Unless you’re passing money between you and your one-eyed, whiskey-drinking, baseball bat-collecting bookie at the local tavern–which I think is illegal but you’ll have to double check for yourself with the police–Sport Select is your best option. Sport Select kiosks are ubiquitous in convenience stores and are fairly easy to operate. They are located and marked along the edges of convenience stores and come stocked with paper cards, which you fill out and hand to the cashier, and plastic flip-through pages that detail the lines for the games available for betting. Because the government is eager to take your hard-earned money, they also have explanations on all of the kiosks on how Sport Select operates and how you too can become a gambling addict. Be careful when you’re marking down your picks as you can easily make a mistake and vote for Pat Buchanan instead of picking the Eagles to beat the 6.5 point spread. One time I thought I had won $80 on Sports Line and, long before Michael Vick became the worst dog-sitter in history, I was cursing his name like a PETA activist. I thought I had bet against the Atlanta Falcons because they were another team in my dog house (unjustified anger is as good a compass as any to guide your betting). It turned out I had bet with them and they had lost, like the poodle-owning sissies they are. My entire card was garbage.

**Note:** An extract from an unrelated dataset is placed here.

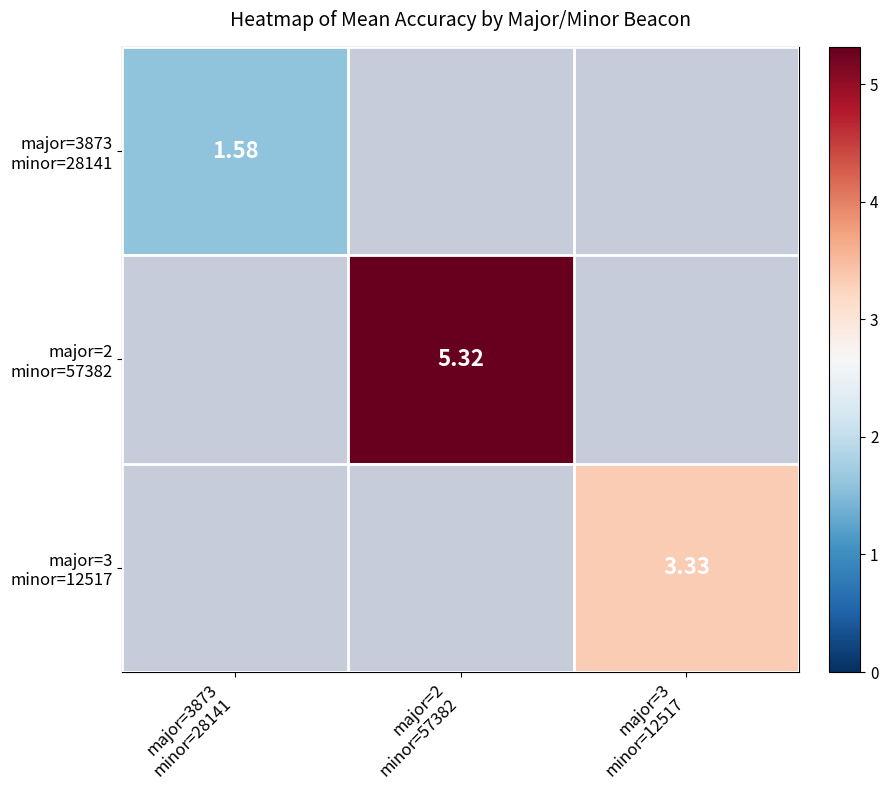

Is the value of major=2 minor=57382 at major=3 minor=12517 greater than the value of major=3 minor=12517 at major=3873 minor=28141?

No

You may be under the false impression that gambling on football games, or any other sport for that matter, is different than gambling in a casino because sports games aren’t statistical games left up to chance. Though this is true, you don’t have a better chance at winning money gambling on football than at the casino. Statisticians and football experts–whose job it is to know the sport inside and out–decide the line and over/unders so, in any situation where you’re placing bets with Sport Select, there’s a decided dissymmetry of information working against you. In the end, though provincial and territorial governments operate Sport Select, it’s not a social service, it’s a revenue generator. But luckily, the government isn’t going to break your legs if you lose, so they have that going for them at least.

In the end, I’ve found that, regardless of the amount of research I put into my picks, most games are still crapshoots because that’s how the lines are created. The goal of Sports Select odds-makers are to guide half of the bets to either side, and unless they get the line wrong, you really only have a 50 per cent chance of winning any given bet. For football, you need to make a minimum of two bets and you need to win both to get any money. The chances of you winning both are 25 per cent, but it pays out 2.5 times your original bet. For example, if you bet $2, there’s a 25 per cent chance of you winning $3 and a 75 per cent chance of you losing $2. The odds are in Sport Select’s favour. Ultimately, the goal of any successful gambling operation is for you to lose money and you shouldn’t forget that.

But who gambles to make money? Unless you’re some sort of undiscovered football guru, you’re likely not going to overcome the dissymmetry of information: if you think you’re going to become rich off of a Sport Select, you’re kidding yourself. Gamble to feel more invested in the outcome of the game or to have a reason to watch it in the first place. Enjoy gambling in moderation and avoid the Falcons and the Chiefs because they suck more nuts than a squirrel and hate puppies.